Due giovani che si assentavano giorni che diventavano settimane in un susseguirsi di andate e ritorno. Solo che poi uno di loro non è più tornato.
I fratelli Laachraoui sono una tragica storia vera che, forse, in questi giorni in cui piombiamo di nuovo nel terrore, porta con sé un messaggio a cui sarebbe il caso di aggrapparci con tutte le forze o, almeno, far finta di credere. Che lo sport possa salvare. Che lo sport possa aiutare.
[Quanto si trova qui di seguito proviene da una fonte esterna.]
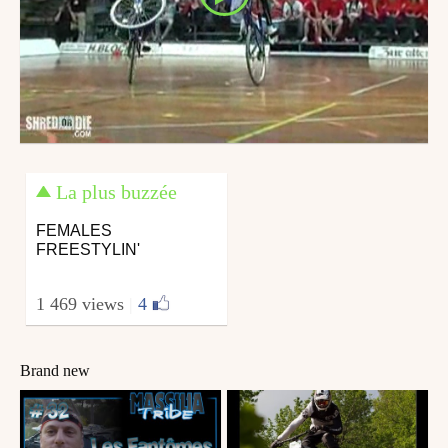
La plus buzzée
FEMALES
FREESTYLIN'
1 469 views
|
4
Brand new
Che lo sport, soprattutto quando si vive l'età debole e fuorviante della giovinezza, riesca a indicare una via.
Perché Mourad Laachraoui, che spesso era via di casa per gli allenamenti collegiali della sua squadra, l'altra sera ha vinto la medaglia d'oro agli europei di Montreux, categoria 54 chili e fra neppure tre mesi sarà a Rio per difendere l'onore del suo Belgio. Perché Najim, che spesso era via di casa per unirsi ai fanatici della jihad, in marzo ha portato al Belgio e al mondo morte e disperazione facendosi esplodere nell'aeroporto di Bruxelles. E perché il pensiero corre ad altri tragici fratelli: ai ceceni Dzochar e Tamerlan Carnaev, gli attentatori alla maratona di Boston nell'aprile 2013; ai fratelli Kouachi killer di Charlie Hebdo.
E allora lasciamo libera la speranza, chiamiamola
illusione, che lo spartiacque fra l'oro di Mourad e la tragedia di Najim e di quegli altri fratelli disperati possa essere stato proprio lo sport. Crederlo è gratis. Indica una via. Dà conforto. E ne abbiamo tanto bisogno.